United States Citizenship and Immigration Services (USCIS) announced on Monday that it received approximately 124,000 H-1B petitions during the first week of the FY2014 filing period, which ran from April 1, 2013, to April 5, 2013. As the FY2014 H-1B cap is officially oversubscribed by approximately 39,000 petitions, USCIS will no longer be accepting H-1B cap cases.

On Sunday, April 7, 2013, USCIS conducted a computer-generated random selection process (also known as the "Lottery"), first on U.S. Master’s Degree exemption petitions and then on cases filed under the 65,000 regular category, to select a sufficient number of petitions for the cap. USCIS is now starting to send out rejection notices on cases that were not selected, as well as receipt notices for cases that were selected.
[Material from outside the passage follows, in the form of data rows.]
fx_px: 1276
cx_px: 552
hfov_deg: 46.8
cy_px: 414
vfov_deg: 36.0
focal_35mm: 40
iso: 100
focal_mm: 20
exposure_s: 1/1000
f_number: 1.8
Companies should expect to start receiving electronic receipt notices this week on any H-1B petition filed via premium processing. Receipt notices for non-premium processed cases will be received via regular mail during the next 7-14 days. Rejected cases will be returned with uncashed checks at some point over the next 7-21 days.
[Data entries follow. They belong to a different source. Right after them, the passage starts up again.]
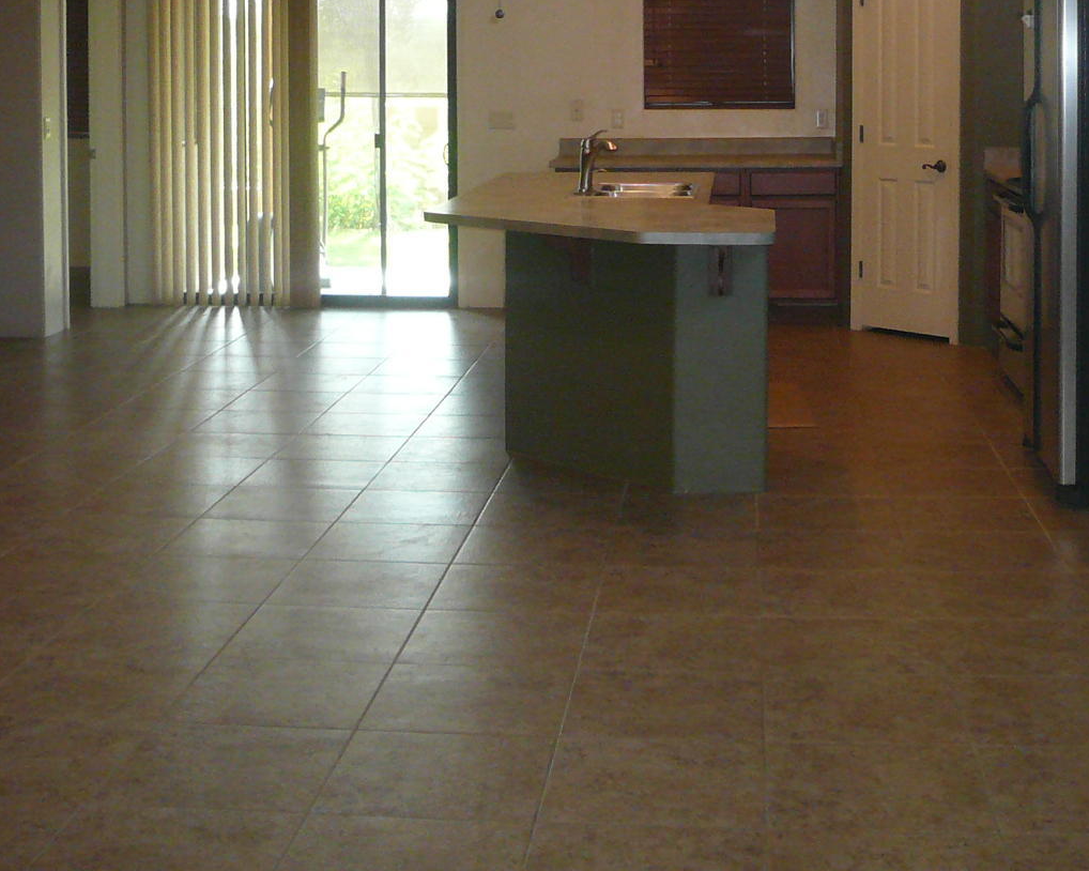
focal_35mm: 55
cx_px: 598
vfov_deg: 26.7
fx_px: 1772
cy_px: 101
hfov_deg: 34.1
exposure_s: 1/30
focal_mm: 4.6
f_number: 2.8
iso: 200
Companies will be unable to file any new H-1B petitions until next year. Please note that cap-exempt H-1B filings are not affected, so it is possible to still file H-1B extensions and H-1B change of employer petitions. If an individual already holds H-1B status, this notice does not impact them.

Please consider the following:

  • Now that the lottery is completed, USCIS is in the process of sending out receipt notices and rejection packages.
  • Anyone whose H-1B petition is rejected will need to do one of the following:
    • Secure a STEM (Science Technology Engineering Mathematics) OPT 17-month extension of work authorization. The list of STEM degree programs are available HERE. Only students whose degree fields are listed will qualify for this 17-month extension. The company must be enrolled in E-Verify for the student to obtain this benefit.
    • Obtain extensions of status for anyone already holding work authorization under a different visa category (i.e., TN or L-1 status).
    • Secure an alternative work visa. Companies should assess this possibility with outside immigration counsel.
    • Stop working for the company once a F-1 student’s OPT EAD expires and: (a) secure alternative U.S. immigration status (such as another F-1 status or B-2 status); or (b) leave the country before the end of their 60-day F-1 grace period.

In the meantime, we recommend waiting to see whether a particular case was accepted/rejected for processing by USCIS.